During Thursday night’s regular meeting, the council in other action ….
…. approved April’s minutes, departmental reports, check register for bills already paid and water and sewer adjustments.
…. briefly discussed synchronizing and sequestering the city’s water well system to assure clean water.
…. after sometimes having tense exchanges and playing the blame game in the work session among City Clerk Vernice Thompson, Public Works Supervisor Conrad Swain and Stone over who was supposed to keep up with the time and hours that detainees from Bacon County Probation Detention Center actually work, exchanges that prompted Bloodworth to remark about the “attitudes in the room,” and then a milder discussion in the regular meeting, agreed to renew the contract with the Detention Center at $49,318, a substantial increase over 2019’s rate of $39,500.
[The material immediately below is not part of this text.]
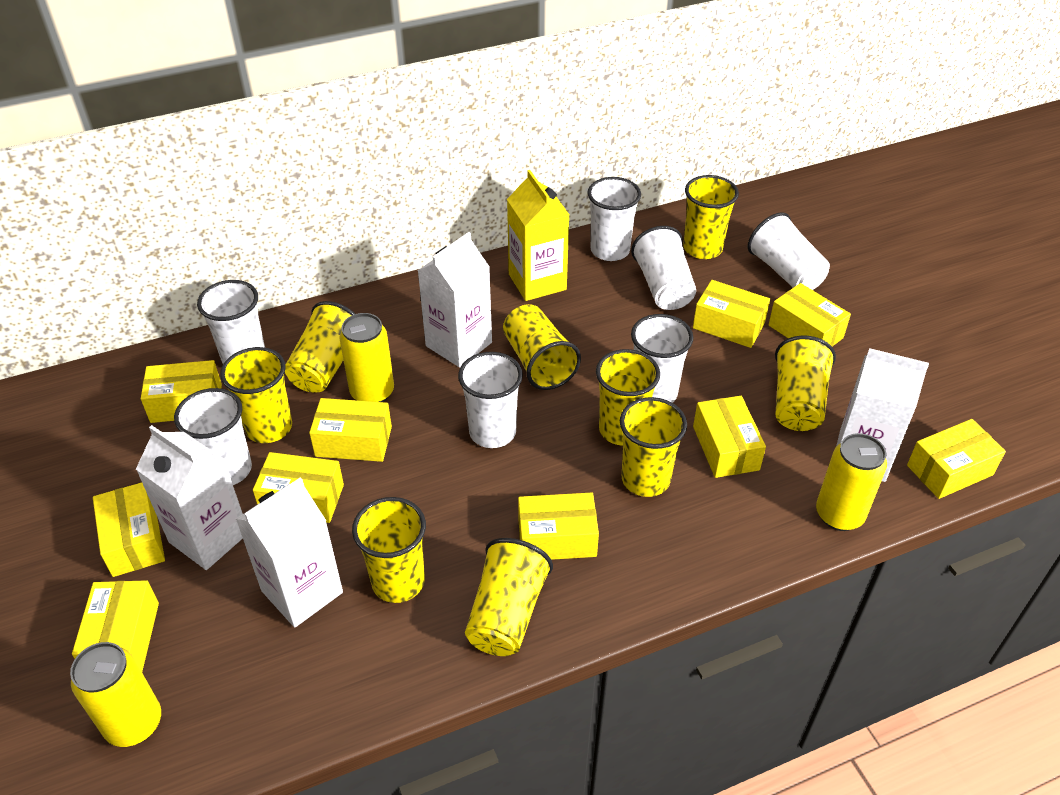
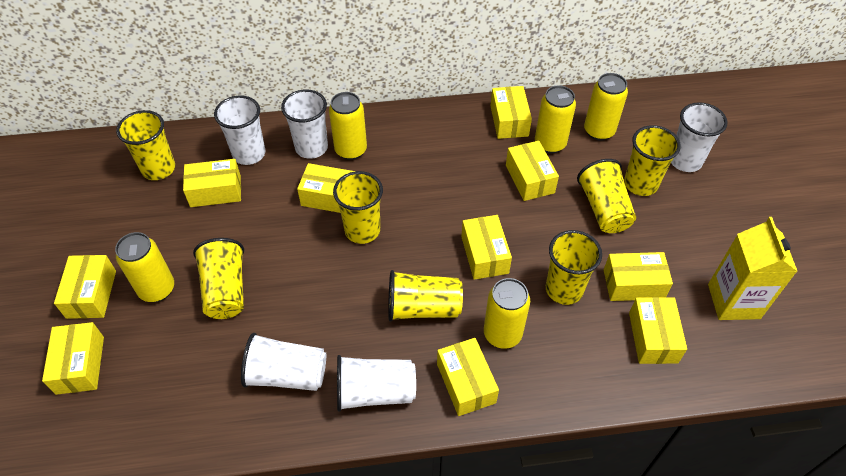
white carton: 4 -> 0
white cup: 7 -> 5
yellow can: 3 -> 5
yellow cup: 9 -> 7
…. after a request by Fire Chief Charles Wasdin, agreed unanimously to fund a $3,000 project to replace aging, damaged asphalt with concrete at the Hazlehurst-Jeff Davis County Fire-Rescue Department. The council also passed a motion for Wasdin to replace all existing older lightbulbs at the station with LED bulbs.
…. In the Mayor and Councilmen’s Comments, approved the slate of officers for the Georgia Municipal Association’s District 9, the district in which Hazlehurst is a member.